So what is it? What is it that makes people click and fall in love and decide to commit to one another for the rest of their lives and know that they could never be without that person again? And if someone could tell me where to find it...I would greatly appreciate it.
This past weekend I had not 1 but 2 Bridal Showers for my two cousins. The one on Saturday was for my cousin Vanessa. She's 25 and a school teacher and engaged to a hell of a guy. They're getting married July 30th and I couldn't be happier for her and him. They compliment each other so well and I know that they will last.
Sunday's shower was for my cousin Tricia. She is 27 and married the love of her life in a beautiful ceremony on the beaches of Tortolla down in the British Virgin Islands on the 27th of May. The same anniversary of my parents who hit 26 years on that day. Their entire wedding was untraditional and so she had no expectations of a shower which made it even better.
And then there is my cousin Erica. Her and I have not gotten along since well...Junior High School and she is 25 as well. Her, myself and Vanessa all grew up together when we were younger and she got married a few months back to a NYPD police officer and now lives in New Jersey with her husband and daughter from a previous relationship.
Then there's my cousin Denise. Denise got married last April to someone she met and they are one of the happiest couples I've ever seen. She is also 27.
Then there is me. I'm 25 and now I'm it. I'm the sole single gal left in a group of cousins. And quite honestly it sucks, and its amazing all at the same time. See my cousin Vanessa and I were talking Sunday at Tricia's shower. Her and her husband have decided to wait 5 years before they are going to have children so they can travel first. She relayed that it must be nice for me to travel as much as I do and see as much as I do and experience as much as I do.
Yet I can't help but to want what she has. Someone to travel with and experience those things with so that way years down the road we can look at pictures together and think back on memories we created - together.

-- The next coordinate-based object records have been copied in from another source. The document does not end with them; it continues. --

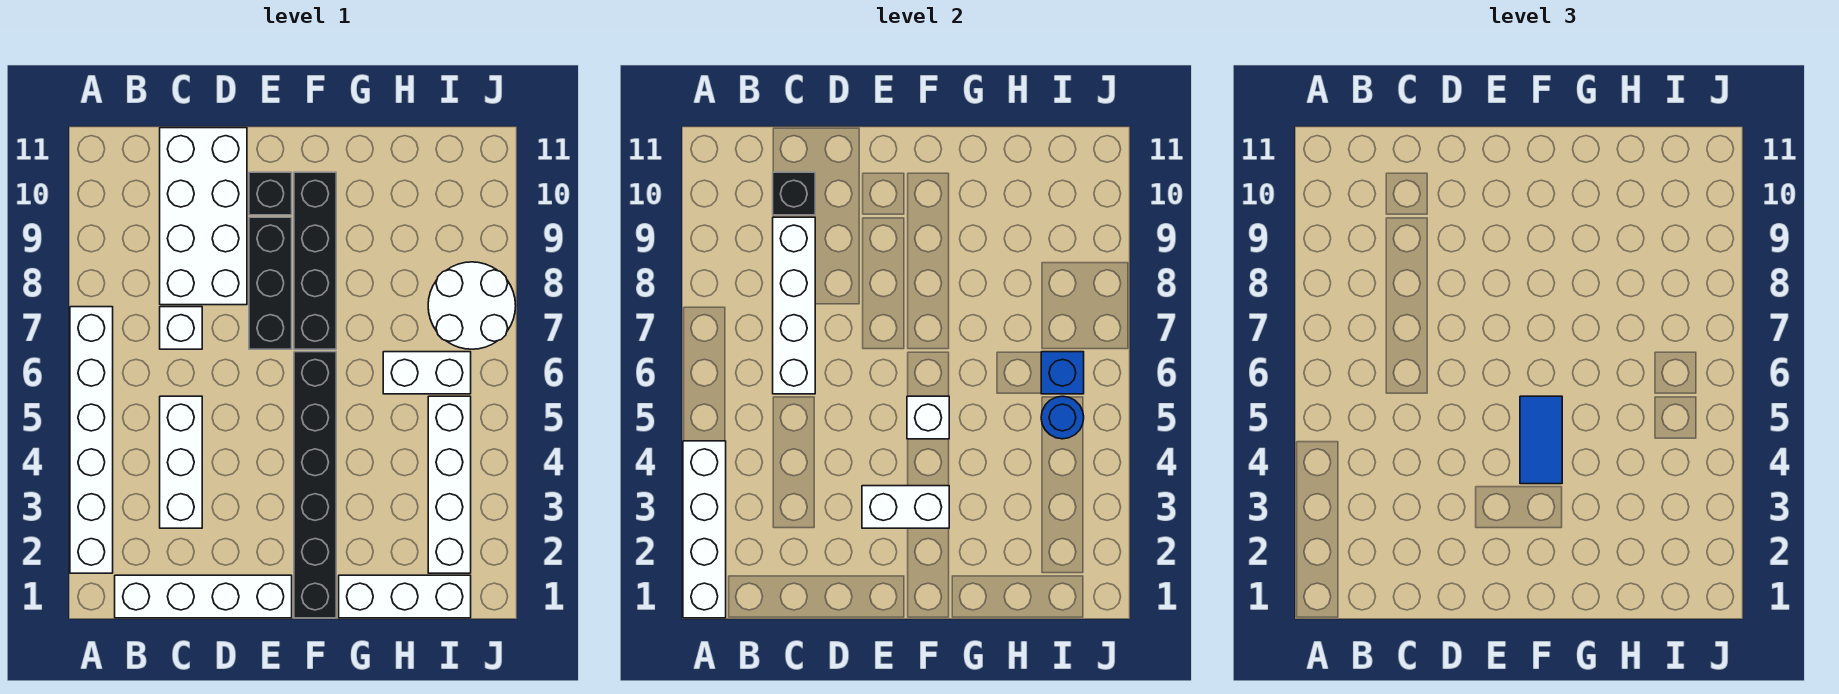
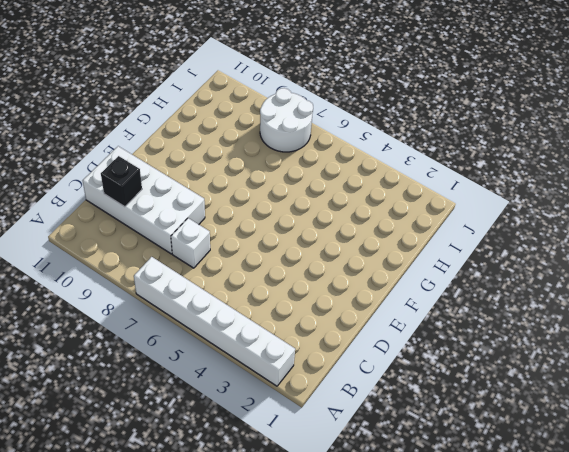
none -> white brick B1:E1 level 1
none -> white brick C3:C5 level 1
none -> black brick E7:E9 level 1

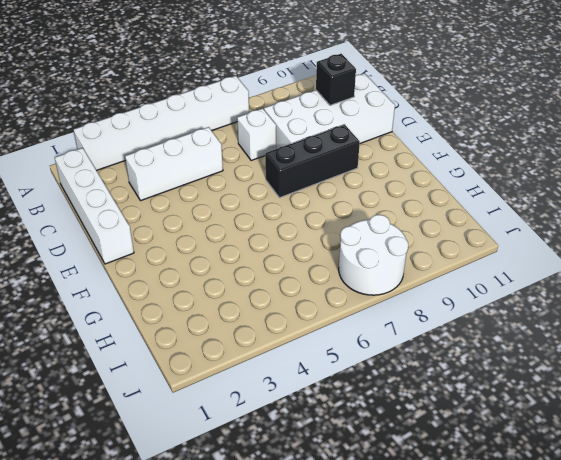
none -> black brick E10 level 1
none -> black brick F1:F6 level 1
none -> black brick F7:F10 level 1

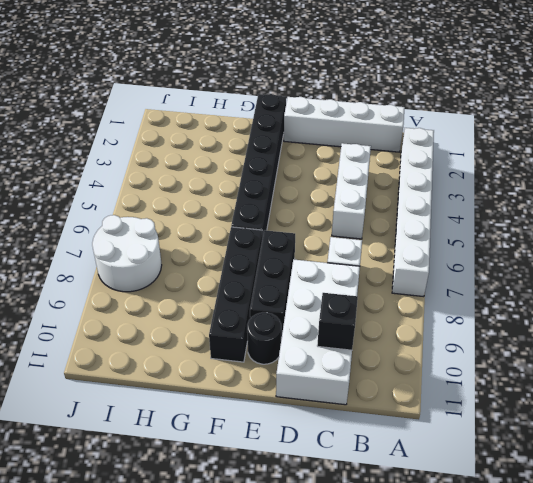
black round brick E10 level 1 -> black brick E10 level 1
none -> white brick G1:I1 level 1
none -> white brick H6:I6 level 1
none -> white brick I2:I5 level 1

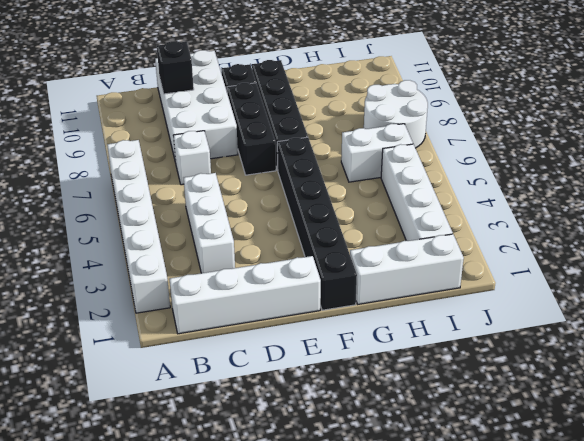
none -> white brick A1:A4 level 2
none -> white brick C6:C9 level 2
none -> white brick E3:F3 level 2

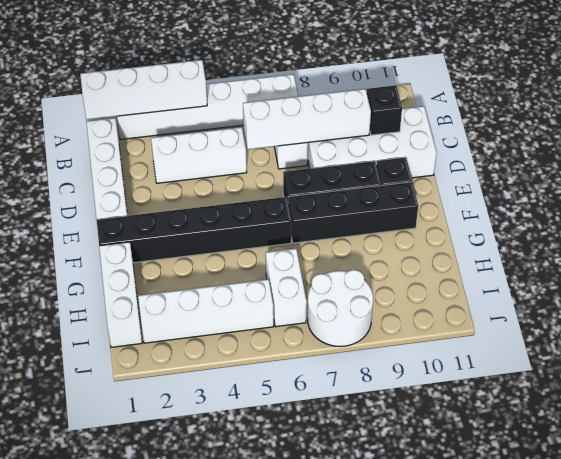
none -> white brick E3:F3 level 2
none -> white brick F5 level 2
none -> blue round brick I5 level 2

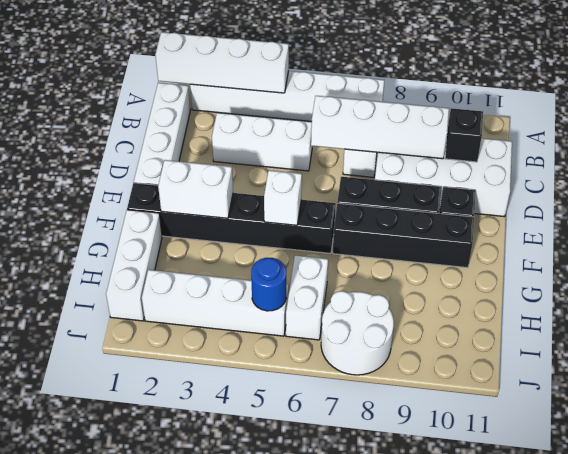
white brick F2:F3 level 2 -> white brick E3:F3 level 2
none -> blue brick I6 level 2
none -> blue tile F4:F5 level 3

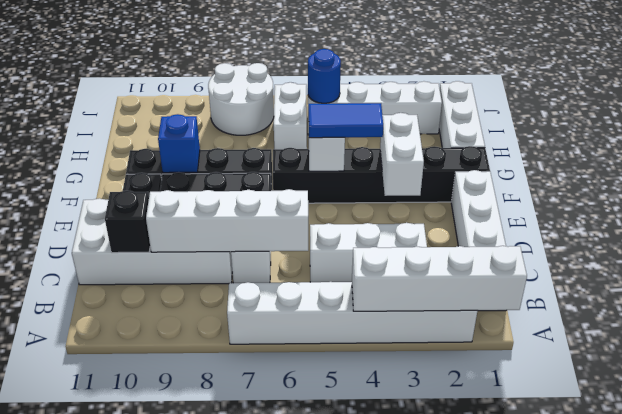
blue brick F9 level 2 -> blue brick I6 level 2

Its awkward for me sometimes being the 'Singles Expert' because sadly I feel as if I'll always be single. Vanessa tells me that there's someone for everyone, and I find myself wondering if the person that was my someone has already come and gone, or if they're just playing a really good game of Hide and Seek. But I enjoy my freedom and my ability to come and go as I please and pick up and travel on the drop of the dime even if I don't have the money to do it. Because I'm gaining experiences and doing things I'll never be able to do again.
I've always tried to live my life with that mentality of 'Carpe Diem' because one day I will find someone and I will settle down and I will have kids. And then I won't be able to just go at will to see the Dave Matthews Band all over the country because one of my kids will need braces, and the Mortgage will need to be paid and I'll have to make sure the electricity stays on. So in that respect I'm content with my life.
But everytime I go to a wedding and realize that I'm Nicole E + Guest, I feel as if eternally it will say "Guest" and never a name of someone else. And that makes me sad, because I don't want a guest in my life - I want a permanent resident.